Exercise instructions. Reproduce every line of text in the data below character for character, and leave the pictures out of your answer.

BEGIN Exercise data

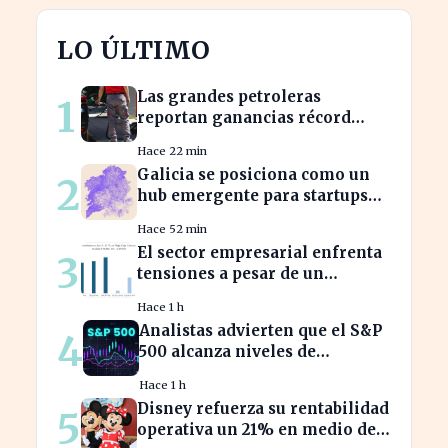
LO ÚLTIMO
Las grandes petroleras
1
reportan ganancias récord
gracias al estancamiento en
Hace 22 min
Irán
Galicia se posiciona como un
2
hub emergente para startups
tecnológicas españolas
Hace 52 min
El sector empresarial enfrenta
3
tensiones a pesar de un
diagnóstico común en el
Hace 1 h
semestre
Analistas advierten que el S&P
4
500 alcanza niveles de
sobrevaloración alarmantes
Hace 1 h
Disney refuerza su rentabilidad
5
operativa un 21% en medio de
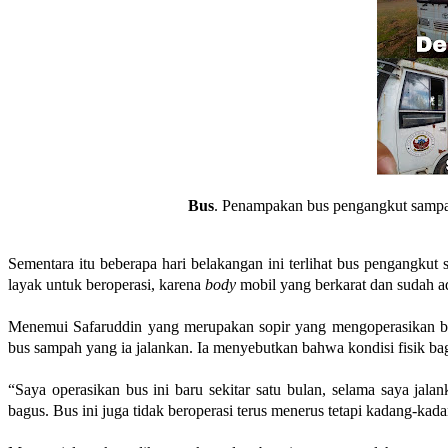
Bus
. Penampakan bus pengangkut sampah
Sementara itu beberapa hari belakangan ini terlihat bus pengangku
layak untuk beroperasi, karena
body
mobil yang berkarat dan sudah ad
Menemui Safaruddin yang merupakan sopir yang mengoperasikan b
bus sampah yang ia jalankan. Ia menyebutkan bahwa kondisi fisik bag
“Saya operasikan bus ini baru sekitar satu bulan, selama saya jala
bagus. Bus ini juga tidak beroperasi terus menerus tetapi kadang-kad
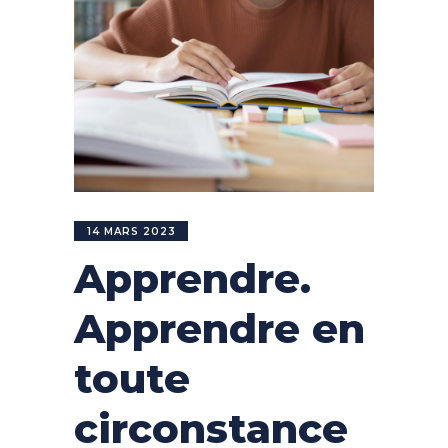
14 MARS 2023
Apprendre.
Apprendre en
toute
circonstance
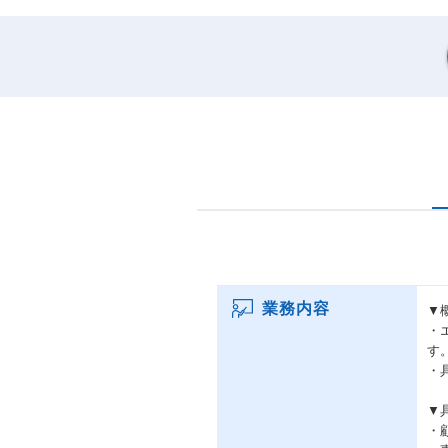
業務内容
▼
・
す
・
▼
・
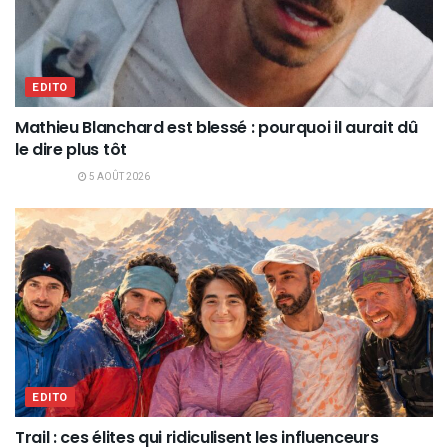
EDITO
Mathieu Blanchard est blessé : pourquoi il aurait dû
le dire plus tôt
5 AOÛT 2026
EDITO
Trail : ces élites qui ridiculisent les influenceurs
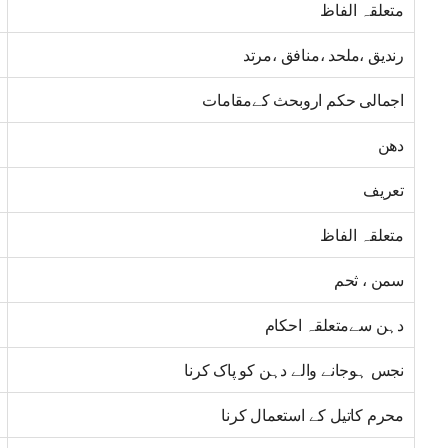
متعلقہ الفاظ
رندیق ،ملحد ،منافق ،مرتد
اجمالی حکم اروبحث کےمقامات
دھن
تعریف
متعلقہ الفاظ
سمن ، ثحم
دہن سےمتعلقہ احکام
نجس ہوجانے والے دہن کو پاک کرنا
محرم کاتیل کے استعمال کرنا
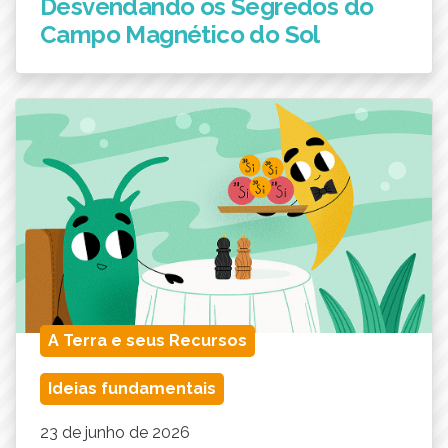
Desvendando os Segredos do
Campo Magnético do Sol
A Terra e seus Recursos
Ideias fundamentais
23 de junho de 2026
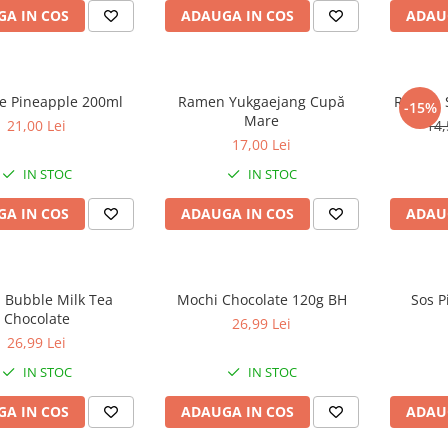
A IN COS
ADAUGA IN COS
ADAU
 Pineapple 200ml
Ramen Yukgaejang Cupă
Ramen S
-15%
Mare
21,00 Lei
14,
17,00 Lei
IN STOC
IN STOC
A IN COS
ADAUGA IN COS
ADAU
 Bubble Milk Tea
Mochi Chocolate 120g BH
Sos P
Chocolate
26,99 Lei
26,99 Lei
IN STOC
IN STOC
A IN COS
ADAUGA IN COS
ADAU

END Exercise data

Response box.
LO ÚLTIMO
Las grandes petroleras
1
reportan ganancias récord
gracias al estancamiento en
Hace 22 min
Irán
Galicia se posiciona como un
2
hub emergente para startups
tecnológicas españolas
Hace 52 min
El sector empresarial enfrenta
3
tensiones a pesar de un
diagnóstico común en el
Hace 1 h
semestre
Analistas advierten que el S&P
4
500 alcanza niveles de
sobrevaloración alarmantes
Hace 1 h
Disney refuerza su rentabilidad
5
operativa un 21% en medio de
Bus
. Penampakan bus pengangkut sampah
Sementara itu beberapa hari belakangan ini terlihat bus pengangku
layak untuk beroperasi, karena
body
mobil yang berkarat dan sudah ad
Menemui Safaruddin yang merupakan sopir yang mengoperasikan b
bus sampah yang ia jalankan. Ia menyebutkan bahwa kondisi fisik bag
“Saya operasikan bus ini baru sekitar satu bulan, selama saya jala
bagus. Bus ini juga tidak beroperasi terus menerus tetapi kadang-kad
14 MARS 2023
Apprendre.
Apprendre en
toute
circonstance
業務内容
▼
・
す
・
▼
・
EDITO
Mathieu Blanchard est blessé : pourquoi il aurait dû
le dire plus tôt
5 AOÛT 2026
EDITO
Trail : ces élites qui ridiculisent les influenceurs
متعلقہ الفاظ
رندیق ،ملحد ،منافق ،مرتد
اجمالی حکم اروبحث کےمقامات
دھن
تعریف
متعلقہ الفاظ
سمن ، ثحم
دہن سےمتعلقہ احکام
نجس ہوجانے والے دہن کو پاک کرنا
محرم کاتیل کے استعمال کرنا
Desvendando os Segredos do
Campo Magnético do Sol
A Terra e seus Recursos
Ideias fundamentais
23 de junho de 2026
A IN COS
ADAUGA IN COS
ADAU
 Pineapple 200ml
Ramen Yukgaejang Cupă
Ramen S
-15%
Mare
21,00 Lei
14,
17,00 Lei
IN STOC
IN STOC
A IN COS
ADAUGA IN COS
ADAU
 Bubble Milk Tea
Mochi Chocolate 120g BH
Sos P
Chocolate
26,99 Lei
26,99 Lei
IN STOC
IN STOC
A IN COS
ADAUGA IN COS
ADAU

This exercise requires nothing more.